If you lose to this dude, you lose 50g. If you win, you get 50g, and you can’t challenge him unless you have at least the 50g to lose. When you start the game, Fei doesn’t have any money to begin with. So what else can you do but send him to go look for it? Well first of all you can find 200g in Fei’s bed, but that’s only four losses in a row, can’t we buffer that out some? If you investigate rooms close to Fei, you can find various items just by pressing X near barrels or the jump button near a spider web, and pick it up. This piques curiosity. Perhaps there are money and items in all corners of the town? And in fact there are. Gamers do things like jump down the water well and they’ll find a number of items, but to really rack up some loot they start talking to the townsfolk. Then something happens: the townsfolk are interesting.

A gamer with any genre-savvy already knows as soon as the happy music kicks in and the bright colors show up onscreen that this town is some variety of doomed. And the game shows it’s hand upfront with a short scene that shows the village destruction already in progress. In other games, it would already be difficult to care especially given how utterly typical this all is. But there’s a specific contrast to be made. The townspeople of Lahan do not live perfect lives. They live fragile, human ones.
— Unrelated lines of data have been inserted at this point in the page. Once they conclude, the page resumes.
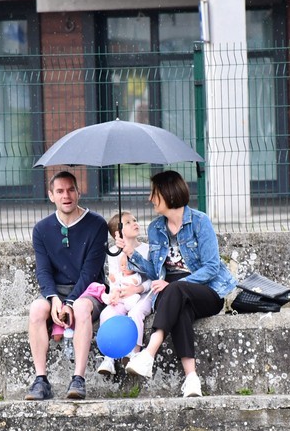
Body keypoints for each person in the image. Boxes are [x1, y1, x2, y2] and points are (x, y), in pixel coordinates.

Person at [124, 170, 236, 397]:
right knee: (180, 310)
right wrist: (131, 253)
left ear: (168, 193)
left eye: (154, 193)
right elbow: (156, 272)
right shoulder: (155, 228)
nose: (150, 199)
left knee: (175, 288)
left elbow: (212, 267)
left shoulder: (200, 222)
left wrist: (178, 283)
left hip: (206, 290)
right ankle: (192, 379)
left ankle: (149, 353)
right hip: (171, 293)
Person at [26, 171, 108, 401]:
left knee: (81, 308)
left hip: (88, 290)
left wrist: (70, 302)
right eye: (60, 191)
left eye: (71, 189)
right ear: (51, 195)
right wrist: (53, 299)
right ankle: (41, 380)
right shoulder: (42, 229)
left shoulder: (97, 224)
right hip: (57, 291)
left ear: (79, 192)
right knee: (36, 310)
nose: (66, 195)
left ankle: (78, 379)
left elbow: (90, 271)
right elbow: (43, 270)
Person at [95, 212, 153, 376]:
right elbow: (114, 278)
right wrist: (114, 292)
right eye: (128, 222)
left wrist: (137, 289)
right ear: (118, 233)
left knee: (136, 313)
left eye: (135, 220)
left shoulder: (146, 249)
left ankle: (134, 353)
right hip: (122, 295)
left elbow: (152, 279)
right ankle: (109, 358)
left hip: (143, 294)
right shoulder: (113, 252)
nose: (135, 223)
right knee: (107, 314)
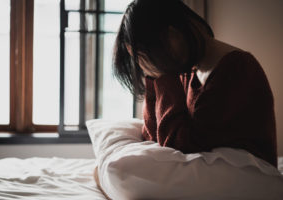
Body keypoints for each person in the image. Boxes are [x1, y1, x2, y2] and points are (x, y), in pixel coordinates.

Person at [113, 0, 277, 167]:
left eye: (144, 58)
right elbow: (152, 135)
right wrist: (154, 79)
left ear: (172, 37)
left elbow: (180, 148)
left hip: (247, 180)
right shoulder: (188, 72)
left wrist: (164, 76)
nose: (145, 68)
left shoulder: (237, 69)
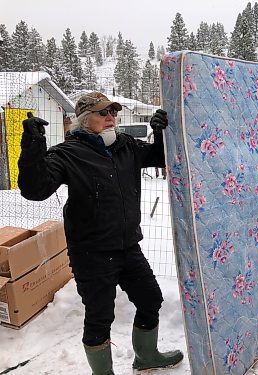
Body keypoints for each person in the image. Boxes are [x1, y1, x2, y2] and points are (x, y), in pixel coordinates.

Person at [17, 92, 183, 374]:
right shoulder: (67, 153)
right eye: (103, 113)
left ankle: (146, 356)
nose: (111, 119)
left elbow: (160, 158)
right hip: (91, 253)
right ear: (84, 120)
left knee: (150, 299)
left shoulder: (125, 146)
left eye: (113, 113)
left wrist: (160, 133)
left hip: (128, 247)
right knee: (99, 318)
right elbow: (35, 189)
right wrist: (33, 145)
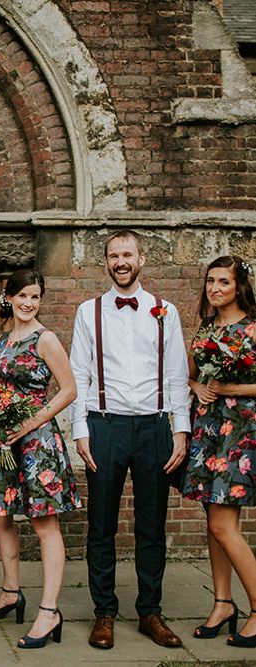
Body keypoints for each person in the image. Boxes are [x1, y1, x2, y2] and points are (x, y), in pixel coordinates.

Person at [69, 229, 189, 650]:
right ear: (106, 262)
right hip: (105, 426)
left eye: (127, 254)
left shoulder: (165, 311)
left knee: (151, 525)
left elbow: (176, 375)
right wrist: (81, 430)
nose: (121, 261)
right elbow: (78, 374)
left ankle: (150, 612)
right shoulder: (89, 311)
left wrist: (180, 430)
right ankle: (104, 612)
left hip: (154, 428)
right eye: (113, 255)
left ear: (141, 259)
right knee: (101, 524)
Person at [0, 269, 81, 649]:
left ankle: (49, 610)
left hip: (38, 442)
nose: (28, 303)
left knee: (43, 523)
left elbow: (68, 390)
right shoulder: (5, 338)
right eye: (21, 296)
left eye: (35, 297)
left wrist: (28, 423)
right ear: (9, 297)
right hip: (8, 441)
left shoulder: (46, 339)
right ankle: (11, 591)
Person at [182, 255, 256, 648]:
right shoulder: (206, 328)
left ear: (239, 285)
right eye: (210, 281)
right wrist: (198, 389)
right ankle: (223, 603)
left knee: (222, 526)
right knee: (214, 521)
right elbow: (191, 376)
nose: (214, 289)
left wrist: (232, 390)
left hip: (239, 434)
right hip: (208, 430)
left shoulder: (253, 328)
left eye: (223, 282)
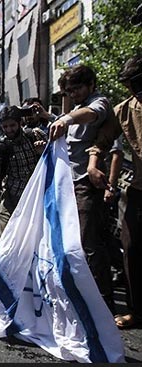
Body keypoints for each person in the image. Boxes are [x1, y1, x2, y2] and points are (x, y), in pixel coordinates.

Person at [48, 64, 115, 313]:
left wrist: (67, 118)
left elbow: (89, 114)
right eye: (69, 91)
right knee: (71, 242)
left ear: (90, 85)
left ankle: (104, 304)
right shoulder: (75, 108)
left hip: (86, 184)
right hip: (69, 183)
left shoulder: (98, 103)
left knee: (90, 244)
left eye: (76, 89)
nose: (73, 94)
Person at [85, 55, 142, 328]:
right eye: (134, 83)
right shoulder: (123, 110)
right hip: (138, 191)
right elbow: (103, 142)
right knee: (130, 250)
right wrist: (94, 164)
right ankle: (136, 310)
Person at [0, 106, 46, 232]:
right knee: (6, 236)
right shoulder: (1, 144)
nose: (9, 130)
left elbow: (53, 160)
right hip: (12, 195)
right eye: (5, 127)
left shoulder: (34, 136)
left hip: (35, 196)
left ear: (20, 123)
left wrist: (42, 152)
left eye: (12, 125)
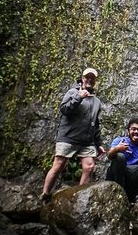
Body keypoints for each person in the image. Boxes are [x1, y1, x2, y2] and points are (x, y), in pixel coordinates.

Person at [40, 68, 105, 203]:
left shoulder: (97, 101)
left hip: (86, 141)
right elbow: (65, 109)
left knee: (89, 167)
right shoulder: (72, 92)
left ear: (95, 81)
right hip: (68, 137)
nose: (90, 80)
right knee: (58, 166)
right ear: (82, 78)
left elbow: (95, 123)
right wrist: (79, 97)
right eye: (87, 77)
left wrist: (98, 144)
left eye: (92, 78)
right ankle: (45, 194)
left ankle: (80, 197)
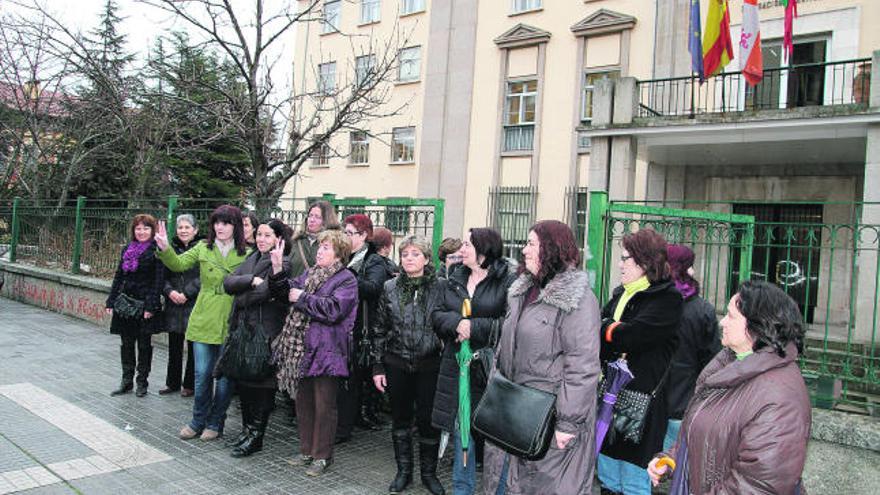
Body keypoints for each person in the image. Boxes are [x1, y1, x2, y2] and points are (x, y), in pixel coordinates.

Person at [648, 281, 811, 494]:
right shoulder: (729, 363)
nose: (722, 322)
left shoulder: (779, 397)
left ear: (758, 326)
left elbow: (758, 486)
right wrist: (672, 458)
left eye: (731, 316)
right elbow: (703, 431)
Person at [482, 220, 601, 495]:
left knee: (543, 486)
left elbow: (582, 367)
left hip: (550, 420)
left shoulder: (578, 300)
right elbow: (504, 347)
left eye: (531, 244)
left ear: (552, 248)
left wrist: (567, 423)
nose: (524, 250)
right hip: (512, 412)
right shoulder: (521, 291)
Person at [154, 205, 251, 441]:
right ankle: (198, 420)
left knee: (226, 378)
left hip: (231, 319)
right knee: (201, 375)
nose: (220, 227)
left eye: (226, 223)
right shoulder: (202, 248)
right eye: (217, 222)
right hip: (203, 318)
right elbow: (177, 264)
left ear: (235, 226)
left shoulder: (246, 254)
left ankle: (216, 422)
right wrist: (165, 247)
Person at [597, 229, 682, 495]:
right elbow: (604, 333)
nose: (620, 264)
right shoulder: (622, 293)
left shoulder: (667, 298)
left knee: (634, 483)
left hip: (642, 410)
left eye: (625, 258)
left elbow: (632, 337)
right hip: (610, 400)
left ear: (645, 263)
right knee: (608, 479)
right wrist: (611, 330)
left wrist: (608, 329)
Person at [432, 227, 516, 495]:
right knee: (462, 434)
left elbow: (511, 323)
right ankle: (462, 489)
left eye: (467, 245)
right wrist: (457, 323)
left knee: (495, 440)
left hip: (491, 372)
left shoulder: (508, 282)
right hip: (458, 368)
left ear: (484, 250)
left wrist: (474, 327)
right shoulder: (453, 278)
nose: (461, 250)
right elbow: (436, 315)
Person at [269, 229, 358, 477]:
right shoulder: (310, 273)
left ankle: (322, 456)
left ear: (339, 253)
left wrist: (303, 299)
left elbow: (334, 310)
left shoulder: (346, 279)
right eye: (319, 247)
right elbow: (284, 292)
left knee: (325, 406)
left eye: (326, 248)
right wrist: (277, 268)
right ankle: (306, 451)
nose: (319, 251)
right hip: (302, 349)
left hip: (328, 351)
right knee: (304, 403)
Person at [372, 235, 446, 495]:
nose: (409, 259)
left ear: (426, 259)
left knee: (428, 421)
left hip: (430, 365)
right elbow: (379, 329)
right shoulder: (389, 287)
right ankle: (403, 472)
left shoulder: (442, 287)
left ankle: (429, 474)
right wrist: (378, 368)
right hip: (397, 363)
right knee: (400, 420)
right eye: (405, 254)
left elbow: (449, 325)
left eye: (415, 254)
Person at [221, 219, 293, 457]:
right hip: (244, 331)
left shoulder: (283, 263)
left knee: (261, 385)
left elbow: (258, 296)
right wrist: (250, 281)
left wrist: (243, 294)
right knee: (244, 382)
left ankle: (256, 436)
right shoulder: (251, 259)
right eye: (259, 234)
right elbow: (228, 283)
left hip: (266, 334)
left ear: (278, 239)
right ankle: (246, 431)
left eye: (268, 235)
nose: (261, 239)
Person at [337, 214, 395, 441]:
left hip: (361, 329)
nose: (346, 237)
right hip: (342, 326)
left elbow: (374, 288)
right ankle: (345, 423)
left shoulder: (373, 261)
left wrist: (346, 276)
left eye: (350, 233)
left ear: (364, 236)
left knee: (350, 382)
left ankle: (343, 429)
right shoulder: (345, 256)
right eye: (345, 232)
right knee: (343, 381)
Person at [663, 244, 720, 450]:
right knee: (673, 464)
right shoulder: (702, 310)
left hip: (650, 399)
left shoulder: (652, 300)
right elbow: (713, 360)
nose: (693, 271)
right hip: (683, 400)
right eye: (690, 265)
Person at [105, 214, 164, 397]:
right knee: (126, 343)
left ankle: (142, 382)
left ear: (152, 230)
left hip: (144, 303)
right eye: (138, 228)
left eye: (146, 228)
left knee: (144, 345)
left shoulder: (157, 251)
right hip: (125, 303)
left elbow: (158, 281)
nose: (141, 232)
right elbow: (119, 276)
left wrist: (151, 306)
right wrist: (111, 300)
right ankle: (126, 380)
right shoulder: (127, 249)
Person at [159, 214, 200, 397]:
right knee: (174, 347)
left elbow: (204, 277)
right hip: (173, 304)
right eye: (180, 227)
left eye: (187, 227)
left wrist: (187, 293)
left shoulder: (202, 248)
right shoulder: (170, 248)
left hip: (194, 303)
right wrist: (170, 292)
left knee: (193, 349)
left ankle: (189, 384)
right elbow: (162, 276)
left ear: (195, 230)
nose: (183, 231)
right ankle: (172, 383)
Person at [290, 200, 340, 278]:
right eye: (310, 215)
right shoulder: (297, 240)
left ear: (326, 220)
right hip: (295, 287)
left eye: (317, 217)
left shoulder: (334, 242)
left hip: (321, 289)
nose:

Certain characters I talked to to get money, or specific items like the Mermaid’s Tear, but I found myself so compelled in these stories that I had to talk to more of them and see the lives they were living.

There is, for example, a drunkard at the bar you can try and console. There's a woman next to the cow-creature thing that tells us about her insecurities as a woman in this small town. The other women simply get married to the men in town, but she wistfully thinks of a more independent life that she doesn’t think is possible in Lahan. There’s a child standing on the roof of a building who misses his father who’s chasing his career in a distant city, and his mother, who misses her husband and worries for the state of her family. Alice and Timothy are set to marry the next day, and the bride-to-be openly wonders whether she might've ended up with Fei instead had he arrived in her life years earlier. Cold feet? Genuine remorse? We don't know and we never will.

These stories all come to brutal ends when the two warring nations of Aveh and Kislev end up sparring over Lahan. Neither is directly responsible for the town's destruction though. That would be Fei. He, in an attempt to defend his adoptive village, commandeers one of the military mechs and loses control of it and himself, causing a blast that absolutely levels the town, and kills most of the villagers. Why did Fei lose control? What mysterious forces is he wrestling with? And what would've happened to these people had such a sudden tragedy not occurred? These questions become so much more compelling because they are directly related to the guilt that Fei feels continuously throughout the game that we as players empathize with being we spend so much time with Fei throughout the game, and they're the questions we ask continuously as we probe the mysterious secrets of Xenogears.